Crime organisé : le statut de repenti comporte "des lacunes préjudiciables"

© AFP
  • Copié
avec AFP , modifié à
Le président de la Commission nationale de protection et de réinsertion des repentis a écrit à la ministre de la Justice pour tirer la sonnette d'alarme.

Le dispositif des repentis, mis en oeuvre en 2014 pour lutter contre la criminalité organisée, comporte "des lacunes préjudiciables", estime un haut magistrat dans une lettre à la garde des Sceaux et au ministre de l'Intérieur.

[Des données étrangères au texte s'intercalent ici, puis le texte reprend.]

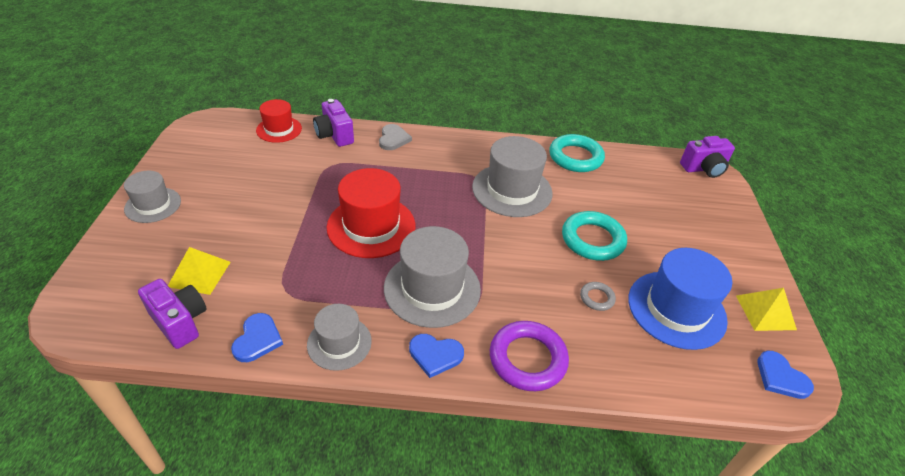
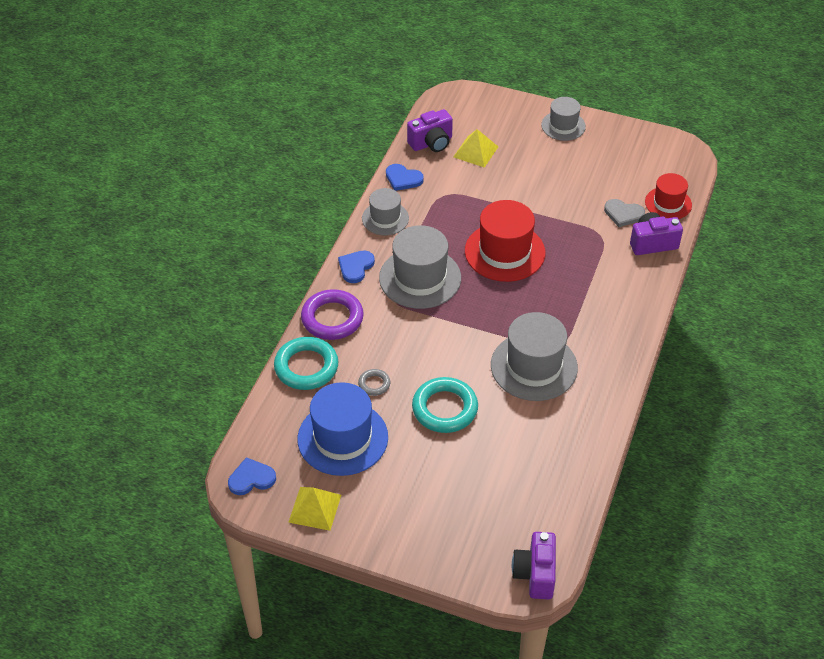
camera: 110 degrees right, 5 degrees up
(393, 139) = (640, 288): grey heart -> grey heart (623, 214)
(575, 157) = (581, 444): turquoise ring -> turquoise ring (306, 367)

Protection policière et identité d'emprunt. Un an après sa nomination comme président de la Commission nationale de protection et de réinsertion des repentis (CNPR), Bruno Sturlèse estime que le statut de repenti à la française "reste sous-utilisé" et demande dans un courrier adressé le 9 février à Nicole Belloubet et Gérard Collomb une "amélioration du dispositif législatif". Ce dispositif, qui offre notamment au repenti une identité d'emprunt et une protection policière, a passé son premier test judiciaire en mars devant les assises d'Aix-en-Provence pour le procès de l'assassinat en bande organisée d'Antoine Nivaggioni en octobre 2010 à Ajaccio.

Des lacunes "incompréhensibles". Pour Bruno Sturlèse, "tous les acteurs impliqués dans (la) mise en œuvre du dispositif s'accordent pour considérer que les textes actuels, qui sont difficilement lisibles et qui comportent de préjudiciables lacunes, sont un frein puissant". "Plus préoccupantes sont les lacunes préjudiciables, voire incompréhensibles", estime l'avocat général à la Cour de Cassation, rappelant que "certaines infractions particulièrement graves et habituelles de la criminalité organisée" ne relèvent pas du dispositif" en raison de limites légales.

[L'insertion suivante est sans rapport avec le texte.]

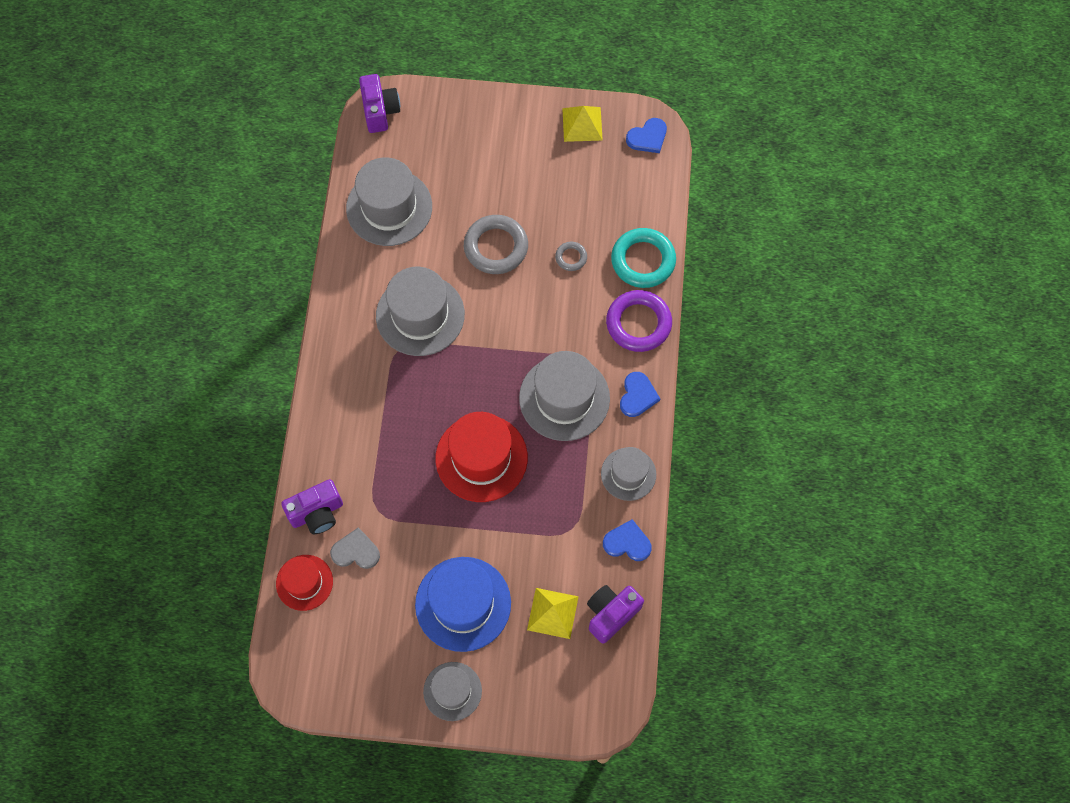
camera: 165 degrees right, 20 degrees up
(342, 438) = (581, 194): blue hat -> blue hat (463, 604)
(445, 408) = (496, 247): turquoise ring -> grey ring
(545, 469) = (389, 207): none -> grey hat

Un statut sous conditions. Selon les textes, une personne ayant participé à la commission d'un acte aboutissant à la mort ou à l'infirmité permanente d'une victime, ne peut ainsi prétendre à ce statut. Pour illustrer son propos, il cite l'exemple d'"un individu qui participe à la commission d'un meurtre ou d'un assassinat dans une association de malfaiteurs et qui souhaite collaborer à l'élucidation du crime en échange de sa protection" mais qui n'est pas "éligible au statut de repenti". C'est "un véritable obstacle dans des affaires en cours touchant par exemple à la criminalité corso-marseillaise", estime-t-il. "L'opinion publique comprendrait-elle que l'individu appartenant à une organisation terroriste et qui serait disposé en échange de sa protection à dénoncer des membres de l'organisation qui prépareraient un attentat, ne puisse pas bénéficier non plus du statut de repenti", s'interroge-t-il.